## Supplied data:
-*-*-
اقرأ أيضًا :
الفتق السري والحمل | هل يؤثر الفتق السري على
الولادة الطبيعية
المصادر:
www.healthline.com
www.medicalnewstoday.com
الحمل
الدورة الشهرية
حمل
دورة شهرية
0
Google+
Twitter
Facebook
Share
-*-*-
## What you should do:
All of the entries should be transcribed exactly as they appear.

## Expected output:
اقرأ أيضًا :
الفتق السري والحمل | هل يؤثر الفتق السري على
الولادة الطبيعية
المصادر:
www.healthline.com
www.medicalnewstoday.com
الحمل
الدورة الشهرية
حمل
دورة شهرية
0
Google+
Twitter
Facebook
Share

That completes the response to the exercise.